On 06Jan2016 18:57, ALAN GAULD <alan.ga...@btinternet.com> wrote:
On 06/01/16 14:46, Steven D'Aprano wrote:
It would be reasonable to make this a factory function declared in the
global module level. But I think making it a classmethod is better.
I won't put up much of an argument here. In C++ or Java I'd
definitely say use a class method. But it seems to me that I've
seen more factory functions in modules than class method factories.
But that's not been a detailed analysis just a gut feel for what
seems idiomatic in Python. It also seems easier for beginners
to grasp than the more esoteric notion of class methods.
Most of my factories are global functions, but that is mere historic artifact.
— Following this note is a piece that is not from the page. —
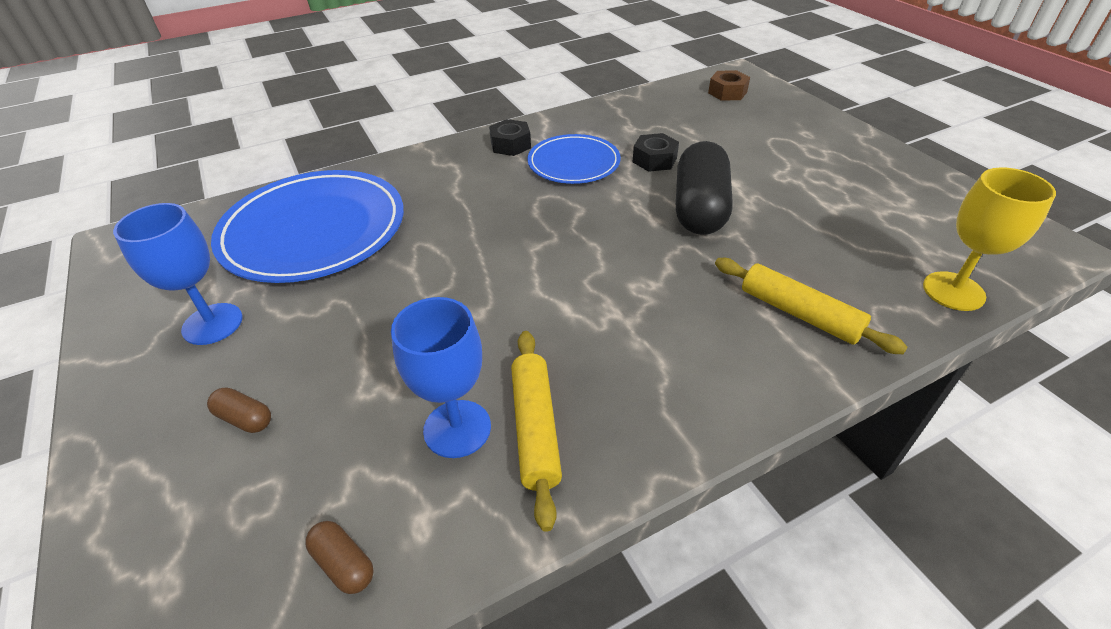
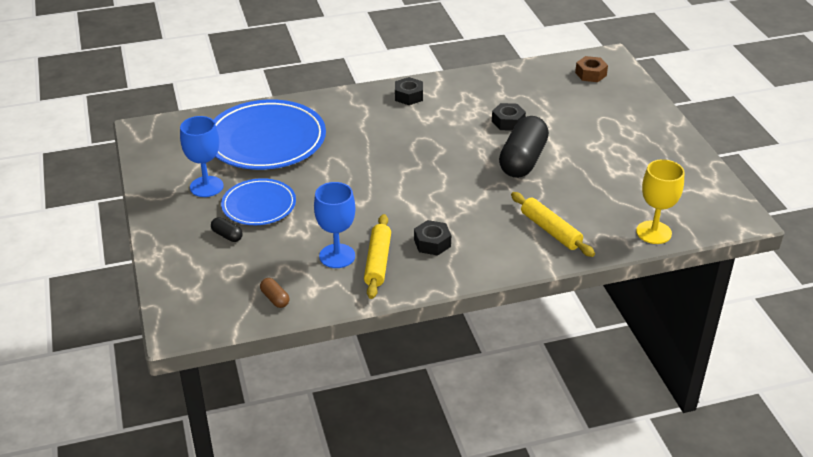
camera: 10 degrees right, 5 degrees down
(245, 418) = (227, 235): brown capsule -> black capsule
(573, 163) = (449, 116): blue plate -> blue plate (259, 205)
(619, 370) = (432, 243): none -> black nut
As a direct consequence of explaining this to Alex Kleider I'm moving
aggressively to using @classmethod for this, naming them ".from_*" unless I
have some amazing reason not to.
... ensures that if you subclass the class, you automatically
get a valid constructor as well.
Wouldn't it return an instance of the superclass rather than
the sub class? You'd need to override it wouldn't you?
No, when you call:
SubClass.from_blah(...)
where from_blah is defined in the superclass, the leading "cls" parameter is
the subclass because you invoked it through the subclass, just as you get the
leading "self" instance parameter when you invoke an instance method through
the instance. That's one reason that @classmethod is so nice here.